#### WHAT YOU WILL DO:
Return every row below that contains the word "results", treating uppercase and lowercase as different.

═══ EXTRACTED INFORMATION ═══

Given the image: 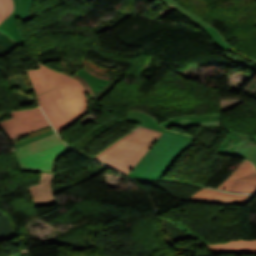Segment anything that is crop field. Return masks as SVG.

═══
═══ EXTRACTED INFORMATION ═══

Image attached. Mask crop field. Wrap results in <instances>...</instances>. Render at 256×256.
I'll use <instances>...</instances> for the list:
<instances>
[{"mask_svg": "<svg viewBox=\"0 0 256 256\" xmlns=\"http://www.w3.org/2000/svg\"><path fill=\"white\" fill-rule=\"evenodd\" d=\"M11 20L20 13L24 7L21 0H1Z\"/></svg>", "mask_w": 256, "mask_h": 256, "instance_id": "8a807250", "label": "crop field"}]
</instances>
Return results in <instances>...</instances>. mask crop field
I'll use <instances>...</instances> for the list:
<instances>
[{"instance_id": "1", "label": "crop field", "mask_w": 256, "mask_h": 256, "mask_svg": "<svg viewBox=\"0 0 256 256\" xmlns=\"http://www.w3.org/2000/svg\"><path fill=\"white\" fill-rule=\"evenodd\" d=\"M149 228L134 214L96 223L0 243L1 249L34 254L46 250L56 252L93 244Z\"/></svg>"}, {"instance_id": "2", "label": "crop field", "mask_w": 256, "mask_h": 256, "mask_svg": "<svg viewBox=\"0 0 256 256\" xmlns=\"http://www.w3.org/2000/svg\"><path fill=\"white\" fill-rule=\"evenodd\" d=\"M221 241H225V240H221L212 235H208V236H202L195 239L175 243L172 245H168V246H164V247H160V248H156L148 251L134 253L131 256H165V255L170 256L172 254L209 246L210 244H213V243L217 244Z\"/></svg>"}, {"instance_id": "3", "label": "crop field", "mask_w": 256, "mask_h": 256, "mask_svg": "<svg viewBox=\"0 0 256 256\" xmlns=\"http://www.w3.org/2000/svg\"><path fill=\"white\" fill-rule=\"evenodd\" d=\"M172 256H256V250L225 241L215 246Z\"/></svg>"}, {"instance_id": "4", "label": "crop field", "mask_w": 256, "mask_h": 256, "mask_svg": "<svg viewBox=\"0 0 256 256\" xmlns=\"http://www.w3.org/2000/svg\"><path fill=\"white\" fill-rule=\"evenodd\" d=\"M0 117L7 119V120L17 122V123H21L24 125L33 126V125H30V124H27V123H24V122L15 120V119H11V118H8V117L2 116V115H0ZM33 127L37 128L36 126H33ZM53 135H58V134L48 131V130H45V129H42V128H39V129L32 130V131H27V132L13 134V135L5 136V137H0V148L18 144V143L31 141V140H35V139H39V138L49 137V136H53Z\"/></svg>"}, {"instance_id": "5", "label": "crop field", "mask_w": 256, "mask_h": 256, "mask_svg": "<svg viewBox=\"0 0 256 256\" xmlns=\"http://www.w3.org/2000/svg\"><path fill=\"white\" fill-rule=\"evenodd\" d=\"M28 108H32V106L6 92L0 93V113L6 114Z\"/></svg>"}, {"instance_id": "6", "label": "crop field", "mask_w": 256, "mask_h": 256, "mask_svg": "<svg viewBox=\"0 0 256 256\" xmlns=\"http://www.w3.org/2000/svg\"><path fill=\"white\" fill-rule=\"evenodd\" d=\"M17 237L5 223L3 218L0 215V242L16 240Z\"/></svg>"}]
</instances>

═══
═══ EXTRACTED INFORMATION ═══

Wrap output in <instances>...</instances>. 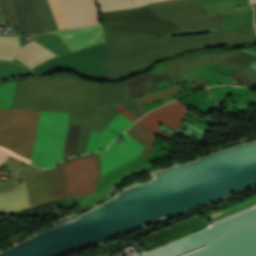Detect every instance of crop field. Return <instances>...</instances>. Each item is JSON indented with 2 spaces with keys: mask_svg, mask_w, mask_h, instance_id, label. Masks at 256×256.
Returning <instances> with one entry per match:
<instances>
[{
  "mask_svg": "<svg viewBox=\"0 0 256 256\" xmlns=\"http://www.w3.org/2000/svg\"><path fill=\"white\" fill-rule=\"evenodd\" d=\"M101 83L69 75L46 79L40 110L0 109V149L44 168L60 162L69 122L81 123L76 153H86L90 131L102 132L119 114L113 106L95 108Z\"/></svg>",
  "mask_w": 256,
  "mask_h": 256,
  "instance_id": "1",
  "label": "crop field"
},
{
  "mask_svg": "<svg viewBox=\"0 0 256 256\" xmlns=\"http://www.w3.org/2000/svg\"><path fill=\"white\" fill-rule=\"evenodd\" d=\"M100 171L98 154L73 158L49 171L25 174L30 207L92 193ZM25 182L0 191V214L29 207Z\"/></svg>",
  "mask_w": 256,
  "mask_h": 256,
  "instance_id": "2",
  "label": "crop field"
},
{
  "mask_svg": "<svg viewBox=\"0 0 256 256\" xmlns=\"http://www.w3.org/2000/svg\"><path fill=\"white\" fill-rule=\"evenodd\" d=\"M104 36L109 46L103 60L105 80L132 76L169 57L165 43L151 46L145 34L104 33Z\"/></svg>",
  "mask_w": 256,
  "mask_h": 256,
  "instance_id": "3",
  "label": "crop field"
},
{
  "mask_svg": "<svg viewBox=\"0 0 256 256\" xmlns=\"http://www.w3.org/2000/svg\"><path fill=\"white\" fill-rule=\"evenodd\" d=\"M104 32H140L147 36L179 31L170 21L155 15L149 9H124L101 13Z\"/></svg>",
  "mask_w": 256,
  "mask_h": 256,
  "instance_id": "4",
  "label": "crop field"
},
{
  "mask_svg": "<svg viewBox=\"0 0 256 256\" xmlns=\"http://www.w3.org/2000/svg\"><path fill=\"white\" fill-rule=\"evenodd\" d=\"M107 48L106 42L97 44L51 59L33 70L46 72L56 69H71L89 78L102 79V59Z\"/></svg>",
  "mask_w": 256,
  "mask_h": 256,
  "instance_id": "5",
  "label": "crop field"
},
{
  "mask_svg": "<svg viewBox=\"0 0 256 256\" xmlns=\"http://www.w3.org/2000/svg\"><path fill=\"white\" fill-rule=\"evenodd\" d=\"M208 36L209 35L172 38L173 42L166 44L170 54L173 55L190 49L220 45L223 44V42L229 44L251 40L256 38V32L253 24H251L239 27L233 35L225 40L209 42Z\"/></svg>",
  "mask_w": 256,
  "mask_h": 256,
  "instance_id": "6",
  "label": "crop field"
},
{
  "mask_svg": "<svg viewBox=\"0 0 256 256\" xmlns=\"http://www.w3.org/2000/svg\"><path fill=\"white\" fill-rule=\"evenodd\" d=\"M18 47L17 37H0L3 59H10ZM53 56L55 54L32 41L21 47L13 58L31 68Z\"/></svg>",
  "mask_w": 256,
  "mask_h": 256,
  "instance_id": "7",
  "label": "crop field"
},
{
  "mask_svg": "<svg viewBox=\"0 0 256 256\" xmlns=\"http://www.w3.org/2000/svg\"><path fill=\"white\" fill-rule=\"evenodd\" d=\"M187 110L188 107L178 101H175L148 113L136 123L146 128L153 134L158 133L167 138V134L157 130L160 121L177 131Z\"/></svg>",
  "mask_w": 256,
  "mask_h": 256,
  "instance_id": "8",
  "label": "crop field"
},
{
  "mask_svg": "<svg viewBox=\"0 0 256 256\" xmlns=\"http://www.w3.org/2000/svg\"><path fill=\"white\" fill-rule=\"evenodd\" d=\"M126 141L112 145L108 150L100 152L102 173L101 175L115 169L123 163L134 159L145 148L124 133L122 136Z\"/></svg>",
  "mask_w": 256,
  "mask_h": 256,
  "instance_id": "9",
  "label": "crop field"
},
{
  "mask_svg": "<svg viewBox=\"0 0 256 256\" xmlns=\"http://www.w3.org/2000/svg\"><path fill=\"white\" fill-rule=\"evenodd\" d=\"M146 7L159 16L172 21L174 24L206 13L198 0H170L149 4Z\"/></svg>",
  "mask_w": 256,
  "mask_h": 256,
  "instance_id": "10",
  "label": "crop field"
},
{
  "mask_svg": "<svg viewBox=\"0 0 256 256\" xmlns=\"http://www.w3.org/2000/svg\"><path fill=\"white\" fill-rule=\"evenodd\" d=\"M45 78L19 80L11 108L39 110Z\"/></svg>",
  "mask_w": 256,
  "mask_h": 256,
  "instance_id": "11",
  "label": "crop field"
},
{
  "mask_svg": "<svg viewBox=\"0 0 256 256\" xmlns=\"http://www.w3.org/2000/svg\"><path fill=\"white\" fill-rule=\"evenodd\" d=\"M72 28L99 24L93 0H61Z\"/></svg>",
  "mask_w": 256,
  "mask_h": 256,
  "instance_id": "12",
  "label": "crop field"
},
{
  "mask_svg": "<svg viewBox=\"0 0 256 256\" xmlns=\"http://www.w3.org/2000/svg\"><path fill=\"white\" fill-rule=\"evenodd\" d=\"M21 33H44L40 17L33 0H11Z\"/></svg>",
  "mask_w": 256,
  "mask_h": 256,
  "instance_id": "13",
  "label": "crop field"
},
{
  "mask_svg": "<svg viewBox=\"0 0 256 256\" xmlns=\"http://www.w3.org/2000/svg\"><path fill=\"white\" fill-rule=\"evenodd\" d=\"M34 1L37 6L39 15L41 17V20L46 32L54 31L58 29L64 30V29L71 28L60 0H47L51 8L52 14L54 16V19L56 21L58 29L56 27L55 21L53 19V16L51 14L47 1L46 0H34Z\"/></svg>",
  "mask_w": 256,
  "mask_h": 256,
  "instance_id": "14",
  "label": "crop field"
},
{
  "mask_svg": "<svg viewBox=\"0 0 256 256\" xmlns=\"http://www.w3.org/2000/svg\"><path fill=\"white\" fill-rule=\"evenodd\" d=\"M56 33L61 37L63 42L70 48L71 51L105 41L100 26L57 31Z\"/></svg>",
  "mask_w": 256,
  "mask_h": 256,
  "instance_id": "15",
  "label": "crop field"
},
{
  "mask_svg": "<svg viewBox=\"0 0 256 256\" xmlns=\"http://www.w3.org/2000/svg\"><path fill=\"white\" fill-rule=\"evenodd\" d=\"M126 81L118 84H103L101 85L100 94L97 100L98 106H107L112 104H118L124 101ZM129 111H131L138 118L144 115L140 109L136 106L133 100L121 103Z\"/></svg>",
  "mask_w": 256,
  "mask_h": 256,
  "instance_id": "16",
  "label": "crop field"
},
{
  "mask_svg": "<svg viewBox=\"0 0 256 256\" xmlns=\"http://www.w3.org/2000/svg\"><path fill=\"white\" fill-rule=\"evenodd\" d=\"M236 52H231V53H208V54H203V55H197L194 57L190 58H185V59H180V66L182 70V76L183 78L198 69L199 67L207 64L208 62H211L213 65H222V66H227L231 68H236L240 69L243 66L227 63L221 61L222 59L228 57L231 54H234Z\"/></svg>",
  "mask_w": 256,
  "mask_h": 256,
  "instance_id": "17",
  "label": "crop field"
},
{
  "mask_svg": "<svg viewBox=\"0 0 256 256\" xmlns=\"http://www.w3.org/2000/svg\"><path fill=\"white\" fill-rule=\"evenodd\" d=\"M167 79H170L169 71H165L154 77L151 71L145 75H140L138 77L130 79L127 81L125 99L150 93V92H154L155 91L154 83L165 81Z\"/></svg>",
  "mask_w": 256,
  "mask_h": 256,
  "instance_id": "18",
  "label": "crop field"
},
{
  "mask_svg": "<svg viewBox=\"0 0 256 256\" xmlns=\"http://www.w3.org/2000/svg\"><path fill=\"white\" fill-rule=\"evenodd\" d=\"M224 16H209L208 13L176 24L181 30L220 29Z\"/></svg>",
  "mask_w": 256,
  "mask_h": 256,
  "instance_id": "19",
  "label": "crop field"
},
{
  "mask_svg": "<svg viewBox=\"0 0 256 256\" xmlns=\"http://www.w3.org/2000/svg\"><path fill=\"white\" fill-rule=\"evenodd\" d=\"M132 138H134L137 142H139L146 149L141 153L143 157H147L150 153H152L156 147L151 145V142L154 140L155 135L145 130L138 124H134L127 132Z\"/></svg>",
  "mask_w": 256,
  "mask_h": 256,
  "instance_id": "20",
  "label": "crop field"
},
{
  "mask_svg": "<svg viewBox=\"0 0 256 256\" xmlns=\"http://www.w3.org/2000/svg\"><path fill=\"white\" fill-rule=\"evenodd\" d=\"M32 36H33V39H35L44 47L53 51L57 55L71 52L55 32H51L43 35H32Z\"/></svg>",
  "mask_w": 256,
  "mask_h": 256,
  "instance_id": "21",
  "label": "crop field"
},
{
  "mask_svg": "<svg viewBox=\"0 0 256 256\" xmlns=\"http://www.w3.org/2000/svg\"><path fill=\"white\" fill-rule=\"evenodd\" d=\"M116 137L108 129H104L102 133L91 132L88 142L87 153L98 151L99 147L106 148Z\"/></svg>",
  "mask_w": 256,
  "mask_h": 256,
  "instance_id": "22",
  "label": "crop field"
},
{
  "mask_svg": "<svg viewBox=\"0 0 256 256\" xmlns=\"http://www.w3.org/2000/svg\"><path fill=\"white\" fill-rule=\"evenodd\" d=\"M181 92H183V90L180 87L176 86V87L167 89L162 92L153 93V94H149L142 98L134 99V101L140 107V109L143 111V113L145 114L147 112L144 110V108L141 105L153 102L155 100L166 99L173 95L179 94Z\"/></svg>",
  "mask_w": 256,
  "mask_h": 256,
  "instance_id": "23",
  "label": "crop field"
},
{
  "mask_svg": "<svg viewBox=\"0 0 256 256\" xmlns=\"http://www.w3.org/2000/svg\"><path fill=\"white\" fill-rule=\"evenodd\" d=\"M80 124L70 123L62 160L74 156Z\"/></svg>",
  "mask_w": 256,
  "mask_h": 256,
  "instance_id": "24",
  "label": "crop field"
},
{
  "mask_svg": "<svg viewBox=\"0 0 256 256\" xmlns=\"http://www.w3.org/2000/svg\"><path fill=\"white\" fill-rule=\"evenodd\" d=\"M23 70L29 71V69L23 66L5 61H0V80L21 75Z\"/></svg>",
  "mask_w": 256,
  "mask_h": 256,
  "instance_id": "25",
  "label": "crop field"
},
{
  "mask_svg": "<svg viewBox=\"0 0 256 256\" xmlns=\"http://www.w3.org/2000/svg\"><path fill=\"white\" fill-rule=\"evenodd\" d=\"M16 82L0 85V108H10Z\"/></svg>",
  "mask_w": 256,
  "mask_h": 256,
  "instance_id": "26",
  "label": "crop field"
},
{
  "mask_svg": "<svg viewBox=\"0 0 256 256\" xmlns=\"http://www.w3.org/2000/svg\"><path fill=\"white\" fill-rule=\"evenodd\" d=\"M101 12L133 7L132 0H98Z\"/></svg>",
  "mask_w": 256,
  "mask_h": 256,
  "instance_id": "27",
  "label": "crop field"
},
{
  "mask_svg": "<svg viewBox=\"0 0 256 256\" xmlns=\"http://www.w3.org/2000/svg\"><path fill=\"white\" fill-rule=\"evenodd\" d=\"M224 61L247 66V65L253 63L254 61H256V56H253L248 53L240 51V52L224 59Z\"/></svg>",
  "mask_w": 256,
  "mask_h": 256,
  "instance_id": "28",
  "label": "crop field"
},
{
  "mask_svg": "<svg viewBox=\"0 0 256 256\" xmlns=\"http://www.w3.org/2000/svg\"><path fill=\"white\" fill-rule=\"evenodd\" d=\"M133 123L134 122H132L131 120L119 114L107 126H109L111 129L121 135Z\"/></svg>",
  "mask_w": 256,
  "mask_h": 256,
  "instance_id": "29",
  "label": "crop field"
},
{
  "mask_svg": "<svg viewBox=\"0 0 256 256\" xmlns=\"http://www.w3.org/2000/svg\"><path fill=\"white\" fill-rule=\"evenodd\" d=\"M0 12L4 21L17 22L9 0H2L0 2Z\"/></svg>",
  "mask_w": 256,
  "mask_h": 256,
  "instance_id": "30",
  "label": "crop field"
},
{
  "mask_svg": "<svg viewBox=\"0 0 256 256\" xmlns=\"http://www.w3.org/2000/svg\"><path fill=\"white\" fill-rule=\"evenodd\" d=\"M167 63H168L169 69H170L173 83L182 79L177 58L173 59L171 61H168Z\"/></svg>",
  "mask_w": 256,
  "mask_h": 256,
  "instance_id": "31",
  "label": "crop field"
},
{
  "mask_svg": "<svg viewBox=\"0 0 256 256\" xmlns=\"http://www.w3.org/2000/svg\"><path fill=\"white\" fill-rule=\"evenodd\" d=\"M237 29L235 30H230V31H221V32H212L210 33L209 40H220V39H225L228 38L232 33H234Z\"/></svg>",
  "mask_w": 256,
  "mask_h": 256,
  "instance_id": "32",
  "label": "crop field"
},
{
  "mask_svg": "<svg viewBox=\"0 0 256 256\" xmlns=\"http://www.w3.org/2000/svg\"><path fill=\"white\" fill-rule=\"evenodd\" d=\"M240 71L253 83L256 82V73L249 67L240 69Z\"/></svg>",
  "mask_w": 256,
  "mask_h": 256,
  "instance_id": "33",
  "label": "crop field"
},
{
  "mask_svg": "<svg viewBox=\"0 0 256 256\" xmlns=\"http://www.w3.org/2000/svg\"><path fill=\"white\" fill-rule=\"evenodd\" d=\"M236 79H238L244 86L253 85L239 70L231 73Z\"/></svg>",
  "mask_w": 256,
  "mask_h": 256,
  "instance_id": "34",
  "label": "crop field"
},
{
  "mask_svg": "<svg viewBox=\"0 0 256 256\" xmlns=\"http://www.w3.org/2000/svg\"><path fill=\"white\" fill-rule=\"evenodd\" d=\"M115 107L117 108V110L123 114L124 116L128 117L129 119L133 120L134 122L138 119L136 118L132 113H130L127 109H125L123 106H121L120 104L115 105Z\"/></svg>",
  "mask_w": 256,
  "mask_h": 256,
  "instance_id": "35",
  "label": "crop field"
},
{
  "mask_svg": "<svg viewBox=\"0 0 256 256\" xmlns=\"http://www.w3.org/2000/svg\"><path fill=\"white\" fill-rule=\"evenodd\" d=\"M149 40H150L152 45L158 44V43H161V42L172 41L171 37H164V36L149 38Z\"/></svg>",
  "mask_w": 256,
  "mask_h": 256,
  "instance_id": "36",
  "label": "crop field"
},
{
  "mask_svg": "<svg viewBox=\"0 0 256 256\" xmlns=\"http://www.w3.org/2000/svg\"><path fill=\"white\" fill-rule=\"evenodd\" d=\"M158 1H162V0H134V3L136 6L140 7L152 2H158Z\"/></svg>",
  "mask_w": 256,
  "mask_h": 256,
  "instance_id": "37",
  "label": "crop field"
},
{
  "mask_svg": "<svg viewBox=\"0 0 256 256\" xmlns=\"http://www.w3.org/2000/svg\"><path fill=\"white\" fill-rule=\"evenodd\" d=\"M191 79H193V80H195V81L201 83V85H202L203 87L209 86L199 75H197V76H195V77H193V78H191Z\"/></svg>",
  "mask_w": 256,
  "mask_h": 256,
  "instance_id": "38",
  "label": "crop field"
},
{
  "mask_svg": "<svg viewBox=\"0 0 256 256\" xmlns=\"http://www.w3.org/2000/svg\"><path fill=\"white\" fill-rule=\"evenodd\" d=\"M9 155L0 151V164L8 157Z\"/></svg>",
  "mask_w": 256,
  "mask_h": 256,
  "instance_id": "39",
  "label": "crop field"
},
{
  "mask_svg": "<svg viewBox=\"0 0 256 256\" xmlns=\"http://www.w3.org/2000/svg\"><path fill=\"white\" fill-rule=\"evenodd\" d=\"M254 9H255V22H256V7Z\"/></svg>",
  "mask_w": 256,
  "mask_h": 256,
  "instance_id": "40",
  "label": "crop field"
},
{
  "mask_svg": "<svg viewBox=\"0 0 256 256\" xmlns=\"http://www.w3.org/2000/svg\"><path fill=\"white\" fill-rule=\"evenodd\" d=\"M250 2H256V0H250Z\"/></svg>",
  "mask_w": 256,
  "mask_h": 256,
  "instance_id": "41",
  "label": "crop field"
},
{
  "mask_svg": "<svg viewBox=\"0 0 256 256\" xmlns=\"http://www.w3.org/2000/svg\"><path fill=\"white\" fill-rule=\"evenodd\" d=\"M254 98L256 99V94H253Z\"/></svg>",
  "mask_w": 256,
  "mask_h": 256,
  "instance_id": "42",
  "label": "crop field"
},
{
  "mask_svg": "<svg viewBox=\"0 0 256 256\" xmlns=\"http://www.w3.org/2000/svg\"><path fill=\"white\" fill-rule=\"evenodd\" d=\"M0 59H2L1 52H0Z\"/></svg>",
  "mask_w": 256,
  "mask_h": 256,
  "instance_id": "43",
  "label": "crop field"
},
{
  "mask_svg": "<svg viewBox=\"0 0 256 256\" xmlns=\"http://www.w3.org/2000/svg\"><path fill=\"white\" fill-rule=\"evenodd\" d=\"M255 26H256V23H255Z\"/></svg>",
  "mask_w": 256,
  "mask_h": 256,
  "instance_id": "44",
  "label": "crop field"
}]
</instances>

═══

#### REPLY:
Image attached. Mask crop field. Wrap results in <instances>...</instances>. Render at 256×256.
Return results in <instances>...</instances>. mask crop field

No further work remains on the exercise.